(Saved entries)
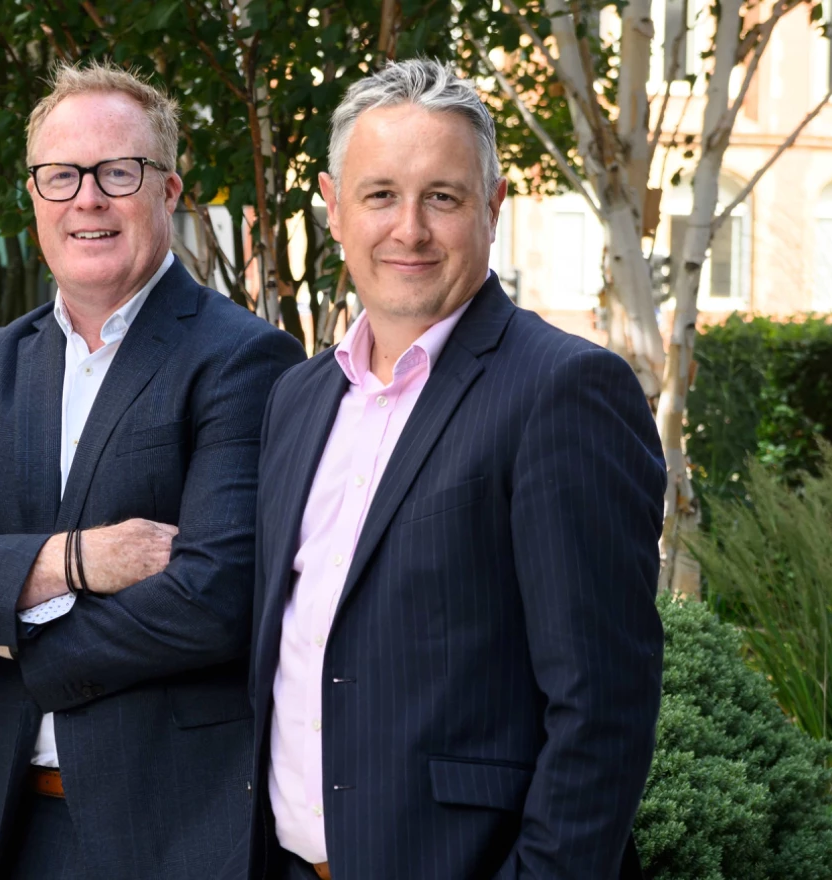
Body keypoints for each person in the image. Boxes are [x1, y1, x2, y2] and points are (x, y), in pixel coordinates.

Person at [0, 63, 304, 880]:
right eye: (60, 175)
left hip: (177, 829)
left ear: (168, 191)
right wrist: (72, 563)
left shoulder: (243, 360)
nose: (86, 198)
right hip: (11, 826)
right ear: (34, 197)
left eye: (117, 172)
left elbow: (213, 601)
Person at [241, 60, 666, 880]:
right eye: (379, 196)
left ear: (493, 208)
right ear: (332, 209)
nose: (409, 229)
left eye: (443, 196)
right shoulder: (297, 400)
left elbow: (603, 710)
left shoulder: (563, 391)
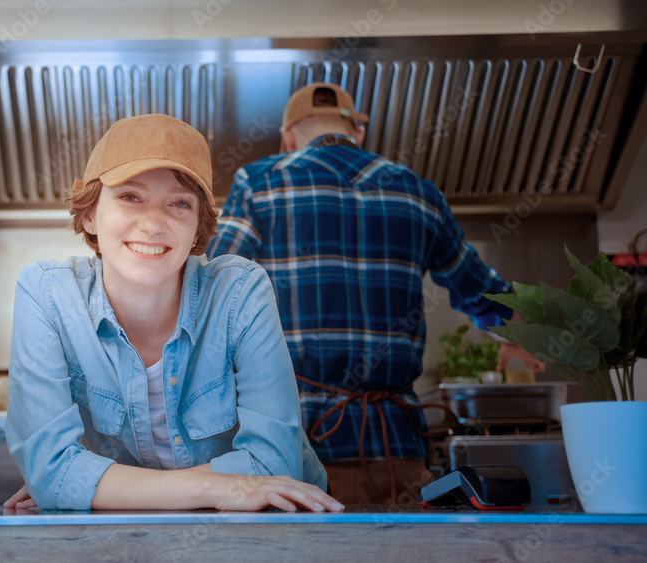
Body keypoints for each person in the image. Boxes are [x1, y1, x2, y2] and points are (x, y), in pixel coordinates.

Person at [207, 83, 544, 506]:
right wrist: (522, 338)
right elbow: (486, 293)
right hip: (396, 446)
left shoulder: (259, 183)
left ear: (288, 137)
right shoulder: (421, 193)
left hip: (294, 446)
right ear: (358, 132)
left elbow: (215, 287)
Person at [3, 113, 342, 513]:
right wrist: (218, 489)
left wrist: (95, 486)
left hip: (267, 536)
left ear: (198, 227)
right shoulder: (47, 292)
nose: (152, 223)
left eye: (179, 203)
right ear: (91, 214)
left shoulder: (241, 291)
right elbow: (51, 472)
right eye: (130, 196)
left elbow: (274, 466)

▶ _PROBLEM TO SOLVE_:
Leave the pictures out, and restate exactly the lines from the start of the records through the one that contains "right ear: (34, 197)".

▶ _OUTPUT OF THE EXERCISE_:
Body keypoints for each person in the image. Boxes are [x1, y1, x2, y2] and points are (x, y), in pixel coordinates.

Person at [0, 63, 304, 880]:
right eye: (60, 175)
left hip: (177, 829)
left ear: (168, 191)
right wrist: (72, 563)
left shoulder: (243, 360)
nose: (86, 198)
right hip: (11, 826)
right ear: (34, 197)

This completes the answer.